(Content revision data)
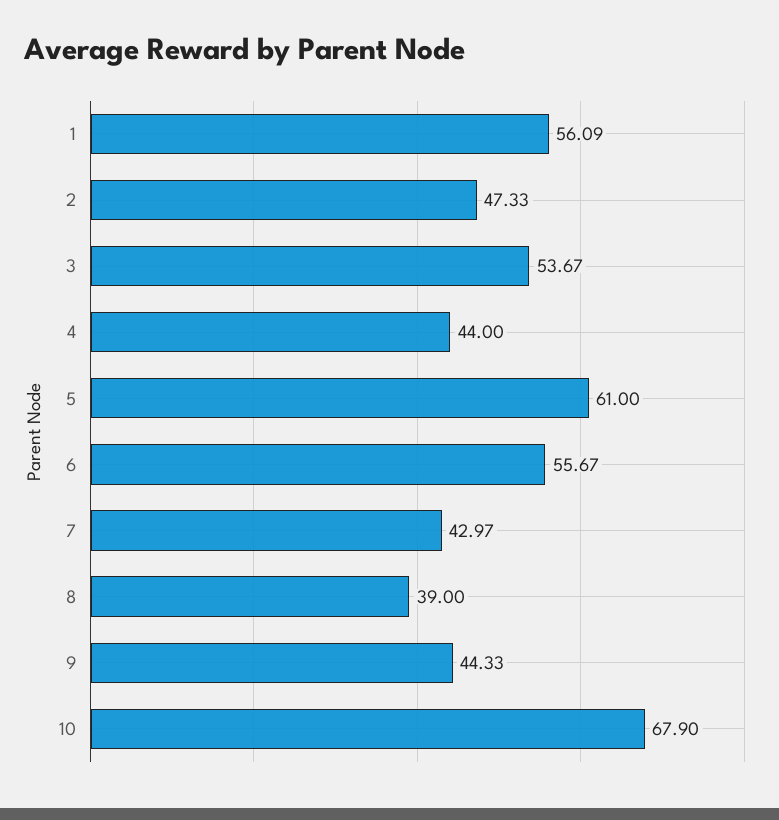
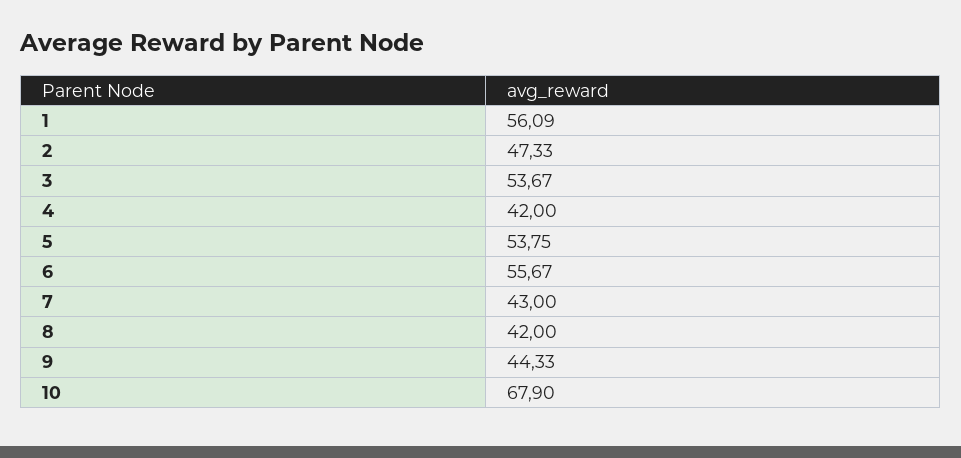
  {
    "1": 56.09,
    "2": 47.33,
    "3": 53.67,
-   "4": 44,
+   "4": 42,
-   "5": 61,
+   "5": 53.75,
    "6": 55.67,
-   "7": 42.97,
+   "7": 43,
-   "8": 39,
+   "8": 42,
    "9": 44.33,
    "10": 67.9
  }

== What is expected ==
What is needed is an exact copy of all the entries above, minus the pictures.

== Exercise answer ==
  {
    "1": 56.09,
    "2": 47.33,
    "3": 53.67,
-   "4": 44,
+   "4": 42,
-   "5": 61,
+   "5": 53.75,
    "6": 55.67,
-   "7": 42.97,
+   "7": 43,
-   "8": 39,
+   "8": 42,
    "9": 44.33,
    "10": 67.9
  }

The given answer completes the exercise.